Detection of serum tumor markers has been developed as a non-invasive tool to assess treatment efficiency in different types of cancer. This study aims to investigate the role of preoperative serum tumor markers (CEA, CA125 and CA15-3) in the management of breast cancer, and their relationships with patients’ clinicopathological parameters as well as different molecular subtypes. Altogether, 151 patients with invasive breast cancer and 180 control subjects with benign breast diseases were enrolled in this study. In the present study, preoperative serum levels of CEA, CA125 and CA15-3 were significantly higher in patients with breast cancer than controls subjects. Moreover, late-stage cancer patients exhibited significantly higher levels of CEA, CA125 and CA15-3 compared with early-stage ones. Statistical analysis indicated that elevated CA125 and CA15-3 levels were obviously related to patients with larger tumor diameter (>5cm) and lymph node metastasis. Furthermore, our results showed that the preoperative serum levels of CA125 exhibited statistical differences among various molecular subtypes, with the most frequent elevations occurring in the triple-negative tumors.

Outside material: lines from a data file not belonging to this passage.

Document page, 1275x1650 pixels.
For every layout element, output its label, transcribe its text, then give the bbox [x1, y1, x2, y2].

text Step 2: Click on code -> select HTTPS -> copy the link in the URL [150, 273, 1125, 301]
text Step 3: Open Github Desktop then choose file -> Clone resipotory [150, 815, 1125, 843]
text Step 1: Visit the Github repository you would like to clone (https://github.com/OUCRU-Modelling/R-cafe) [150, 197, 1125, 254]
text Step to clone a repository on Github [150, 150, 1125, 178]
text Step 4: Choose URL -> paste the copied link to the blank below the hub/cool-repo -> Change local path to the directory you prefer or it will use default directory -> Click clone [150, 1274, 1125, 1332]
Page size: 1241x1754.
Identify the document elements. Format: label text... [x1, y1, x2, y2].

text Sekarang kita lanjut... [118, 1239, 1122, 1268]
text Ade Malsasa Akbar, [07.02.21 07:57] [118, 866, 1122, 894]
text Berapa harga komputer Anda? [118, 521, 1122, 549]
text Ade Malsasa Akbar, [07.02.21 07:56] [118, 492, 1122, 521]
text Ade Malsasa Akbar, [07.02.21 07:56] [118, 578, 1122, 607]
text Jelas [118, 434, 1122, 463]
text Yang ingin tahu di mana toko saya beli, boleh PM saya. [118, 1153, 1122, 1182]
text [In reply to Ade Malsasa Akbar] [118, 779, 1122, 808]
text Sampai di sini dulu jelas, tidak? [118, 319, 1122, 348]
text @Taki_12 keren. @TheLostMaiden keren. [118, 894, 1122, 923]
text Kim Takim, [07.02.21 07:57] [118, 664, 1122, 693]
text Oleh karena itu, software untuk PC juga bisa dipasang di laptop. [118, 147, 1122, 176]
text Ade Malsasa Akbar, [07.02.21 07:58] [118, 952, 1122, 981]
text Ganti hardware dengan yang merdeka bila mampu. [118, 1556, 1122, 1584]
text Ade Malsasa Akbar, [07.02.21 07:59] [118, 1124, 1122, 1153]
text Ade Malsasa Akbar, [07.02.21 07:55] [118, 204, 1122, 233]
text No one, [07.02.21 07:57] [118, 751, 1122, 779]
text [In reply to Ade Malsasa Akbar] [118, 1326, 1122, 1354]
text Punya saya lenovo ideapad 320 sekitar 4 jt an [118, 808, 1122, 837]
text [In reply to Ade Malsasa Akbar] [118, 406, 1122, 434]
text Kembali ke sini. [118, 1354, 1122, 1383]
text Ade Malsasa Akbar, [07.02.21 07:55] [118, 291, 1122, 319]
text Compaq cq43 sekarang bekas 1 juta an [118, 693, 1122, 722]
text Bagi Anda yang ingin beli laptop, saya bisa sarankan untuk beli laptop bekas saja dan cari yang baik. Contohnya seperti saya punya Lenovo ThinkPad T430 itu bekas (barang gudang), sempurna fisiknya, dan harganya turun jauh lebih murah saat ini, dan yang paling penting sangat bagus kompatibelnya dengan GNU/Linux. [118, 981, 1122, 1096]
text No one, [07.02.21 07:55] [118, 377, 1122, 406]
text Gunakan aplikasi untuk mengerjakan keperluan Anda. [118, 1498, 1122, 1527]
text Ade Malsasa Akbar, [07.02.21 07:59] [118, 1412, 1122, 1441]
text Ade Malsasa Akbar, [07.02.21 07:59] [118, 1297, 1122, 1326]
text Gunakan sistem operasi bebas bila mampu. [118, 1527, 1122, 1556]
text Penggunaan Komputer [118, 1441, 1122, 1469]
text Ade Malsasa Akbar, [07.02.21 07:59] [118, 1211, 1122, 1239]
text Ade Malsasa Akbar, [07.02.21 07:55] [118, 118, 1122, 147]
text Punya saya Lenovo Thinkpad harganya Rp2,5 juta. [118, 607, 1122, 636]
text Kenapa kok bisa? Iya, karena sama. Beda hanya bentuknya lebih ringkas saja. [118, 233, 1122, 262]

In summary, our study indicated that the preoperative serum levels of CEA, CA125 and CA15-3 might be more efficient for monitoring advanced tumors than early diagnosis. High preoperative CA125 levels may reflect tumor burden and are associated with aggressive molecular subtype, suggesting that it can be used to predict poor outcome and prognosis of breast cancer patients.